For examination, the patient should be placed in either the lateral decubitus position or lithotomy position. However, if the clinician suspects sharp foreign objects, a plain abdominal X-ray should be obtained first prior to examination to lessen the likelihood of inadvertent injury to either the patient or clinician. If sharp objects are noted, the exam should be deferred and surgery consulted. Furthermore, if there are signs and symptoms of bowel perforation, attempts at removal should cease and surgery should be consulted emergently as well. Plain abdominal X-rays are indicated in almost all cases; CT scans should be reserved for those with potential sepsis or equivocal peritoneal signs . Hollow objects may have a gas pattern in their general shape. Radiolucent objects may require the use of rectal contrast; however, in these cases computed tomography may be the better modality to definitively diagnose the foreign body.
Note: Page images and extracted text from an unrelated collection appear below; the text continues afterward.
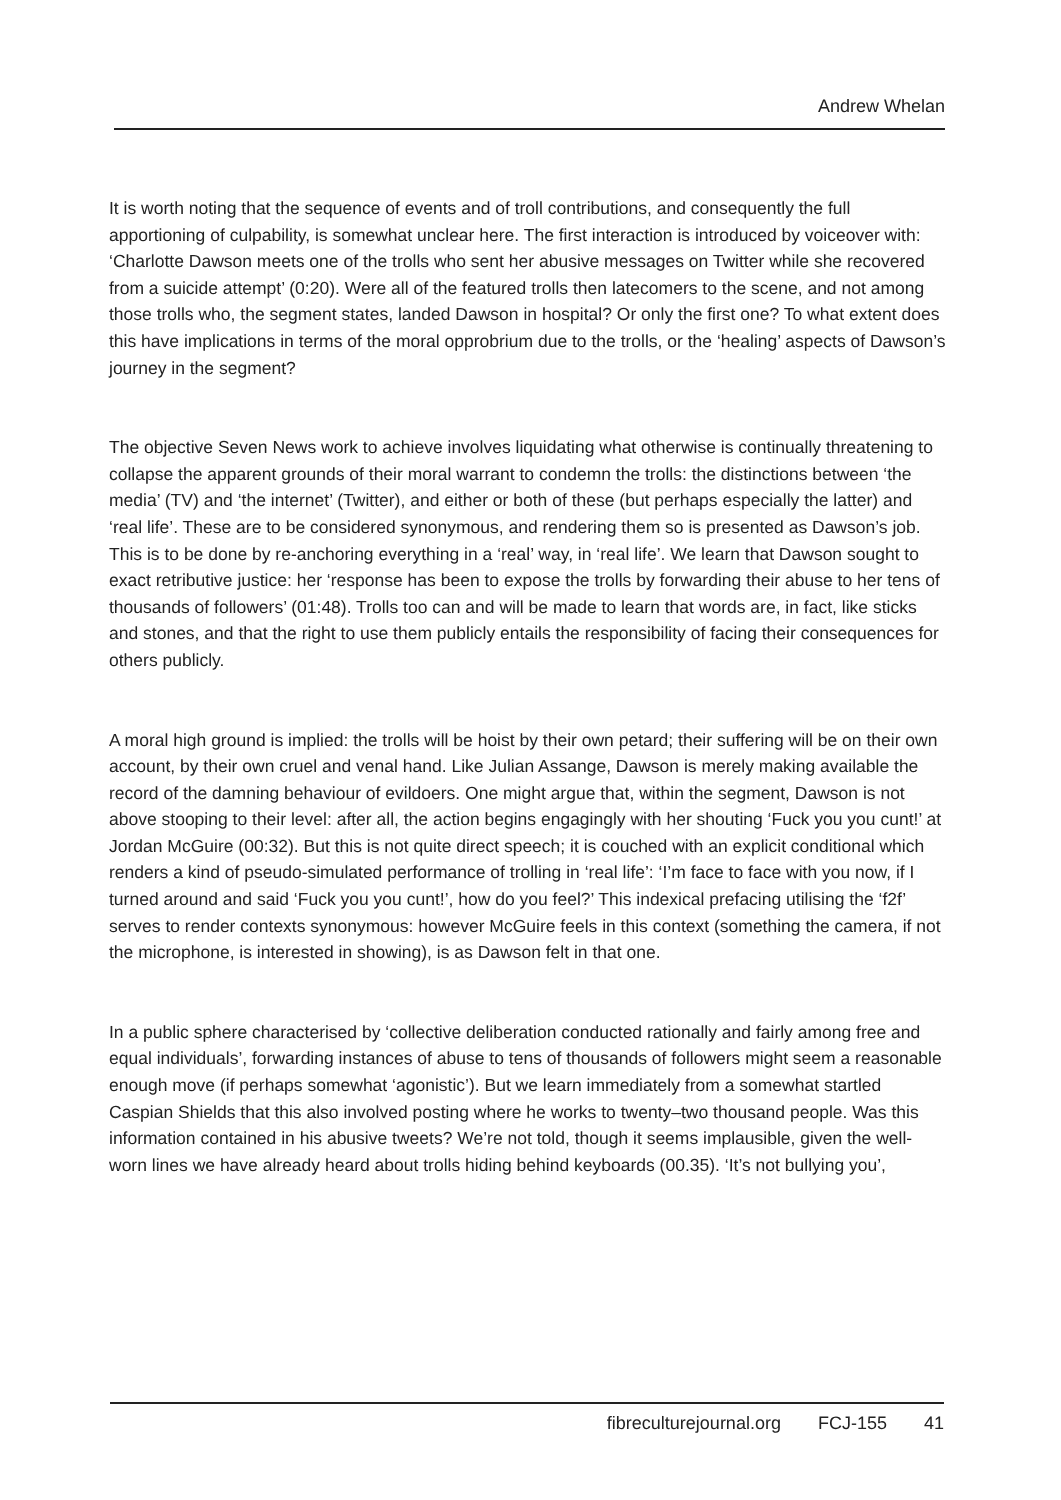Andrew Whelan
It is worth noting that the sequence of events and of troll contributions, and consequently the full apportioning of culpability, is somewhat unclear here. The first interaction is introduced by voiceover with: ‘Charlotte Dawson meets one of the trolls who sent her abusive messages on Twitter while she recovered from a suicide attempt’ (0:20). Were all of the featured trolls then latecomers to the scene, and not among those trolls who, the segment states, landed Dawson in hospital? Or only the first one? To what extent does this have implications in terms of the moral opprobrium due to the trolls, or the ‘healing’ aspects of Dawson’s journey in the segment?
The objective Seven News work to achieve involves liquidating what otherwise is continually threatening to collapse the apparent grounds of their moral warrant to condemn the trolls: the distinctions between ‘the media’ (TV) and ‘the internet’ (Twitter), and either or both of these (but perhaps especially the latter) and ‘real life’. These are to be considered synonymous, and rendering them so is presented as Dawson’s job. This is to be done by re-anchoring everything in a ‘real’ way, in ‘real life’. We learn that Dawson sought to exact retributive justice: her ‘response has been to expose the trolls by forwarding their abuse to her tens of thousands of followers’ (01:48). Trolls too can and will be made to learn that words are, in fact, like sticks and stones, and that the right to use them publicly entails the responsibility of facing their consequences for others publicly.
A moral high ground is implied: the trolls will be hoist by their own petard; their suffering will be on their own account, by their own cruel and venal hand. Like Julian Assange, Dawson is merely making available the record of the damning behaviour of evildoers. One might argue that, within the segment, Dawson is not above stooping to their level: after all, the action begins engagingly with her shouting ‘Fuck you you cunt!’ at Jordan McGuire (00:32). But this is not quite direct speech; it is couched with an explicit conditional which renders a kind of pseudo-simulated performance of trolling in ‘real life’: ‘I’m face to face with you now, if I turned around and said ‘Fuck you you cunt!’, how do you feel?’ This indexical prefacing utilising the ‘f2f’ serves to render contexts synonymous: however McGuire feels in this context (something the camera, if not the microphone, is interested in showing), is as Dawson felt in that one.
In a public sphere characterised by ‘collective deliberation conducted rationally and fairly among free and equal individuals’, forwarding instances of abuse to tens of thousands of followers might seem a reasonable enough move (if perhaps somewhat ‘agonistic’). But we learn immediately from a somewhat startled Caspian Shields that this also involved posting where he works to twenty–two thousand people. Was this information contained in his abusive tweets? We’re not told, though it seems implausible, given the well-worn lines we have already heard about trolls hiding behind keyboards (00.35). ‘It’s not bullying you’,
fibreculturejournal.org FCJ-155 41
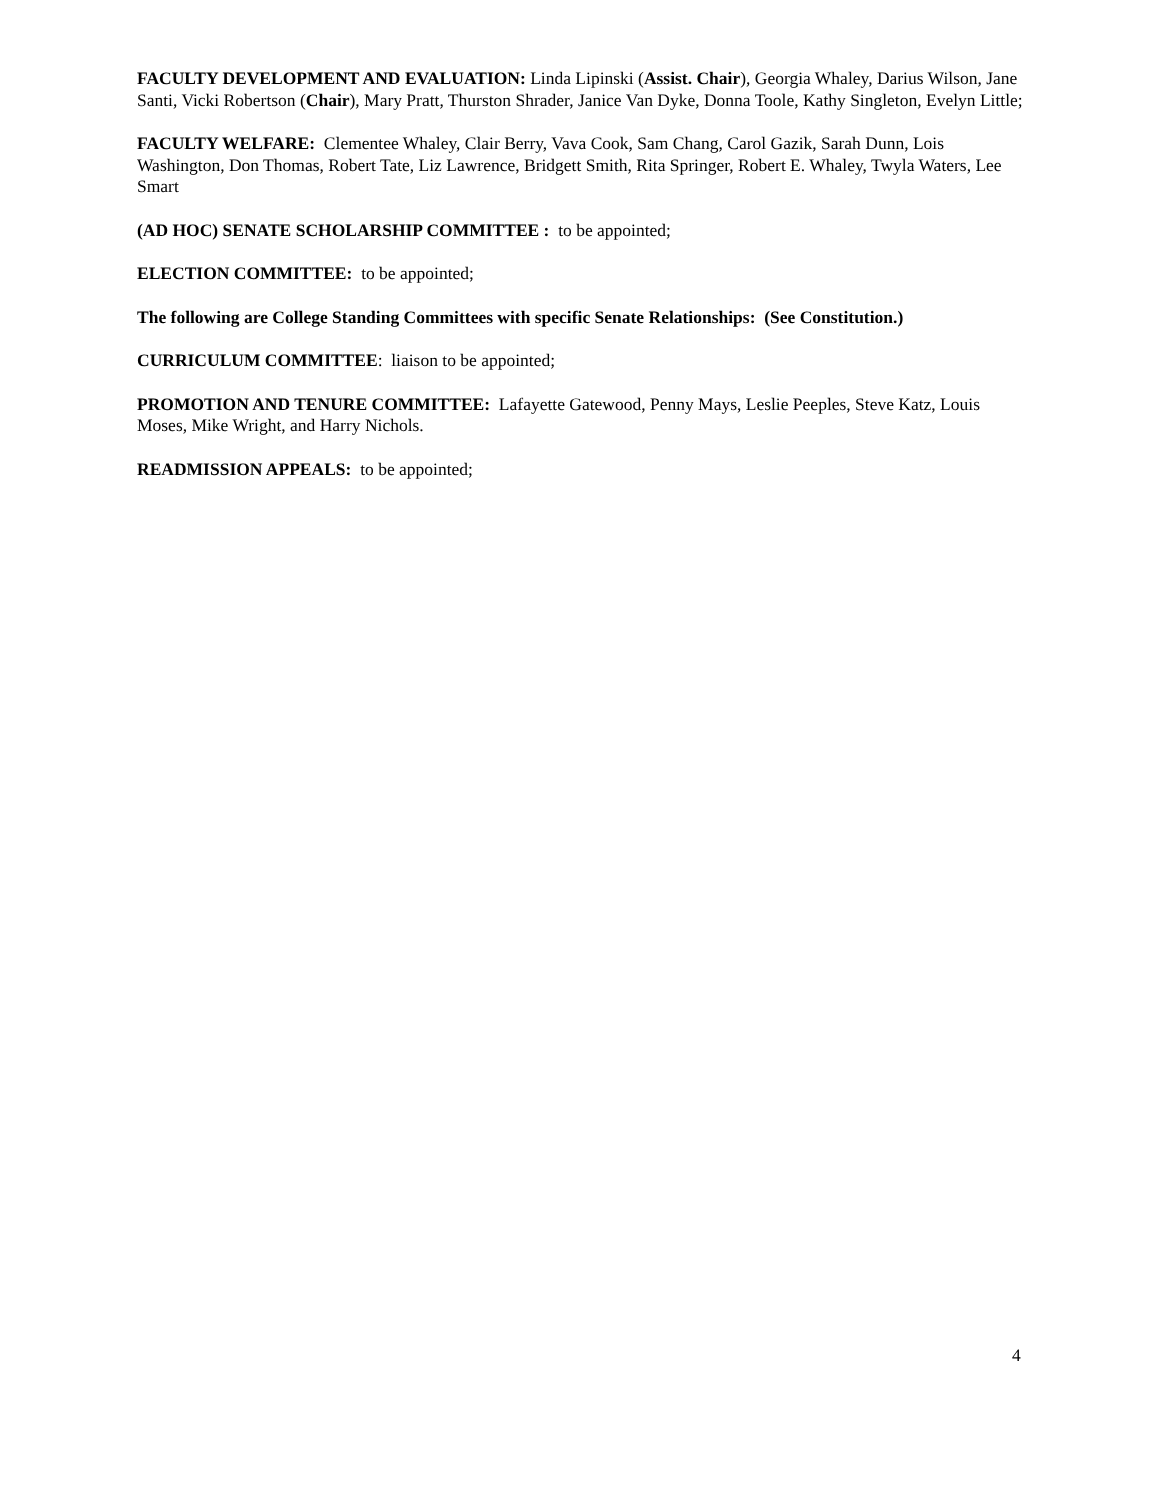FACULTY DEVELOPMENT AND EVALUATION: Linda Lipinski (Assist. Chair), Georgia Whaley, Darius Wilson, Jane Santi, Vicki Robertson (Chair), Mary Pratt, Thurston Shrader, Janice Van Dyke, Donna Toole, Kathy Singleton, Evelyn Little;
FACULTY WELFARE: Clementee Whaley, Clair Berry, Vava Cook, Sam Chang, Carol Gazik, Sarah Dunn, Lois Washington, Don Thomas, Robert Tate, Liz Lawrence, Bridgett Smith, Rita Springer, Robert E. Whaley, Twyla Waters, Lee Smart
(AD HOC) SENATE SCHOLARSHIP COMMITTEE : to be appointed;
ELECTION COMMITTEE: to be appointed;
The following are College Standing Committees with specific Senate Relationships: (See Constitution.)
CURRICULUM COMMITTEE: liaison to be appointed;
PROMOTION AND TENURE COMMITTEE: Lafayette Gatewood, Penny Mays, Leslie Peeples, Steve Katz, Louis Moses, Mike Wright, and Harry Nichols.
READMISSION APPEALS: to be appointed;
4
If this is not the case, the examination may proceed with a general survey of the anal area, noting fissures, excoriations, lacerations, and hemorrhoids. A digital rectal exam followed by anoscopy may reveal the object or signs of trauma proximal to the anal verge.
Treatment entirely depends on the location of the foreign body. Low-lying foreign bodies by definition are within the rectal ampulla, can often be palpated, and potentially can be removed in the emergency department . High-lying objects usually require consultation as these are located proximal to the recto-sigmoid junction and require endoscopy for removal . Due to the curvature of the sigmoid, these objects typically are unable to pass beyond this area .
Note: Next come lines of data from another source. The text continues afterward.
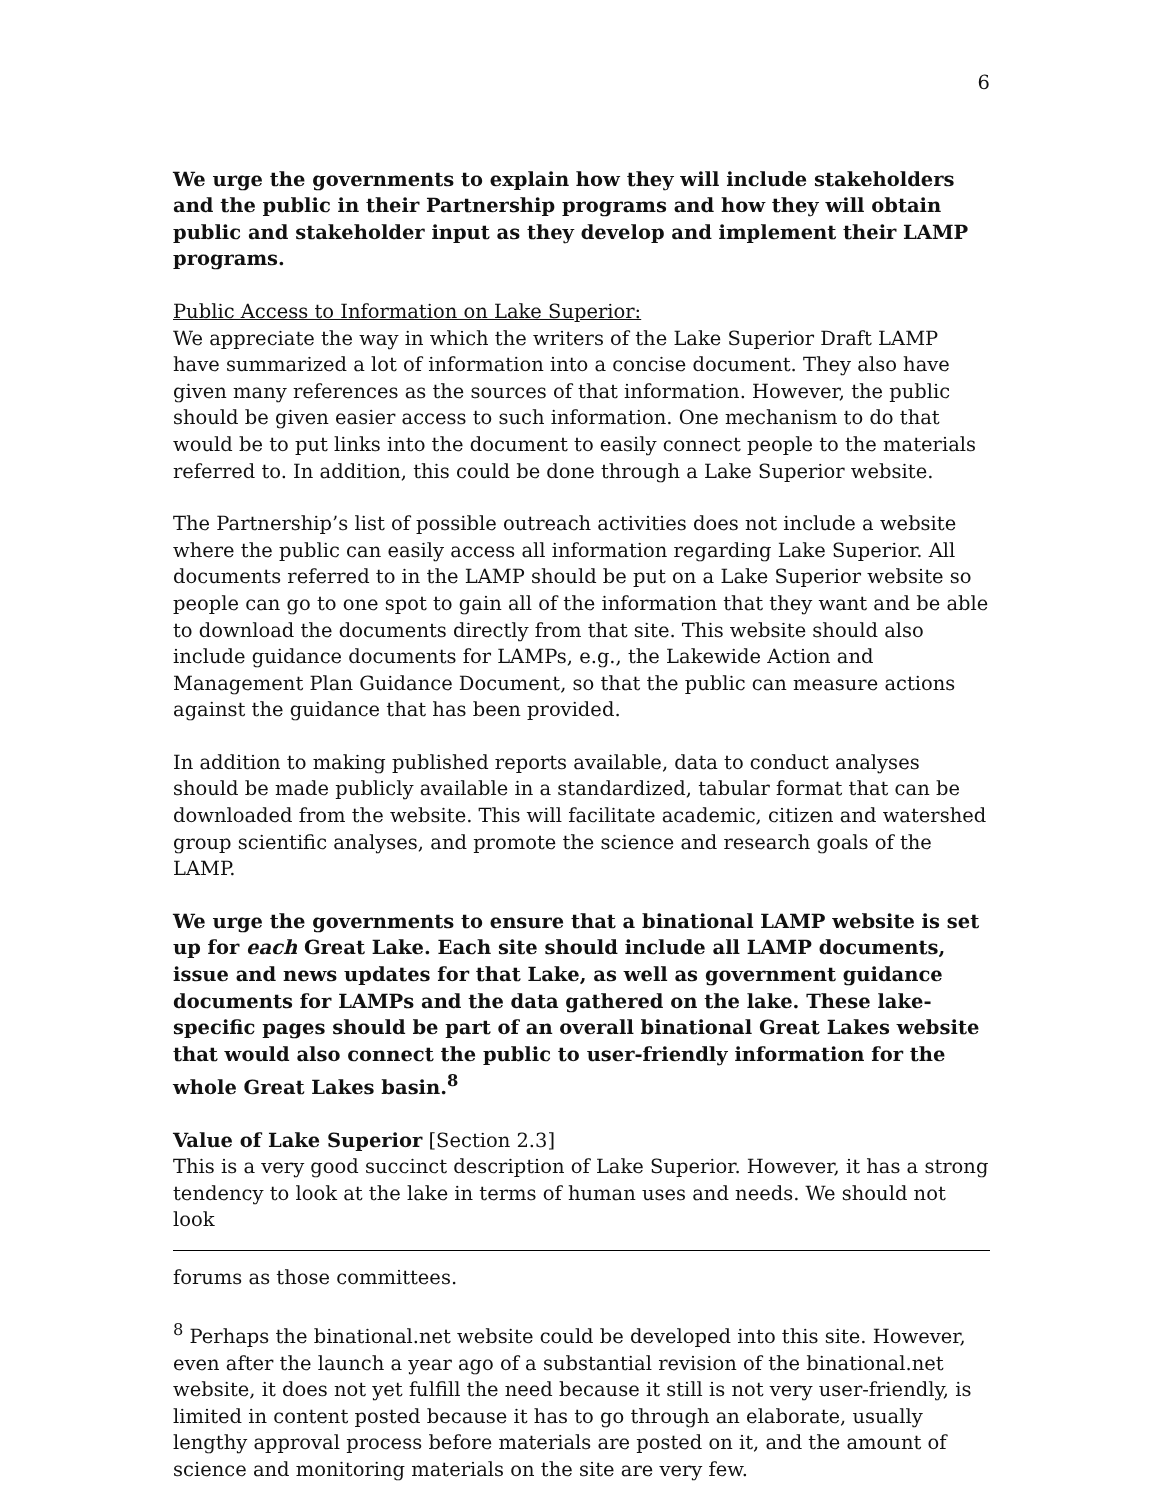6
We urge the governments to explain how they will include stakeholders and the public in their Partnership programs and how they will obtain public and stakeholder input as they develop and implement their LAMP programs.
Public Access to Information on Lake Superior:
We appreciate the way in which the writers of the Lake Superior Draft LAMP have summarized a lot of information into a concise document. They also have given many references as the sources of that information. However, the public should be given easier access to such information. One mechanism to do that would be to put links into the document to easily connect people to the materials referred to. In addition, this could be done through a Lake Superior website.
The Partnership’s list of possible outreach activities does not include a website where the public can easily access all information regarding Lake Superior. All documents referred to in the LAMP should be put on a Lake Superior website so people can go to one spot to gain all of the information that they want and be able to download the documents directly from that site. This website should also include guidance documents for LAMPs, e.g., the Lakewide Action and Management Plan Guidance Document, so that the public can measure actions against the guidance that has been provided.
In addition to making published reports available, data to conduct analyses should be made publicly available in a standardized, tabular format that can be downloaded from the website. This will facilitate academic, citizen and watershed group scientific analyses, and promote the science and research goals of the LAMP.
We urge the governments to ensure that a binational LAMP website is set up for each Great Lake. Each site should include all LAMP documents, issue and news updates for that Lake, as well as government guidance documents for LAMPs and the data gathered on the lake. These lake-specific pages should be part of an overall binational Great Lakes website that would also connect the public to user-friendly information for the whole Great Lakes basin.<sup>8</sup>
Value of Lake Superior [Section 2.3]
This is a very good succinct description of Lake Superior. However, it has a strong tendency to look at the lake in terms of human uses and needs. We should not look
forums as those committees.
<sup>8</sup> Perhaps the binational.net website could be developed into this site. However, even after the launch a year ago of a substantial revision of the binational.net website, it does not yet fulfill the need because it still is not very user-friendly, is limited in content posted because it has to go through an elaborate, usually lengthy approval process before materials are posted on it, and the amount of science and monitoring materials on the site are very few.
Prior to attempting removal, the physician should consider medication with agents that relax not only the patient, but the anal sphincter as well. If the patient can tolerate the procedure without procedural sedation, they may be able to assist the physician by performing the Valsalva maneuver . Regional anesthesia may be considered using a perianal block, though most emergency physicians will have limited experience with this .
Removal may be accomplished by having the patient perform the Valsalva maneuver while the physician applies pressure to the suprapubic area while simultaneously trying to grasp the foreign body through the anus. Either a finger or forceps may be used; forceps would be ideal if the object has a graspable edge. To improve visualization, an anoscope or other type of retractor may be used. If the object cannot be removed in this fashion, a Foley catheter may be used. A standard Foley usually cannot be used because of its inherent flexibility, and it often times may be difficult to pass the Foley past the object because of the object's diameter or length. Therefore, it is recommended that a three-way Foley catheter with a large balloon be used. A well-lubricated catheter is advanced past the object and the balloon inflated. If a three-way Foley is unavailable, a small-diameter endotracheal tube can be used. In either case, the catheter with the balloon inflated or the endotracheal tube is then slowly withdrawn. However, care must be taken not to force either tube past the object because of the risk of iatrogenic perforation. Two Foley catheters can be utilized if the object tapers near its distal end.
Complications of removal include hemorrhage, perforation, and mucosal tears . Most experts agree that routine sigmoidoscopy should be undertaken for all patients subsequent to foreign body removal [6, 7]. The emergency physician should observe the patient for signs of perforation after removal. The length of observation entirely depends on patient presentation and subsequent clinical status post-extraction.
Written informed consent was obtained from the patient for publication of this case report and any accompanying images. A copy of the written consent is available for review from the Editor-in-Chief of this journal.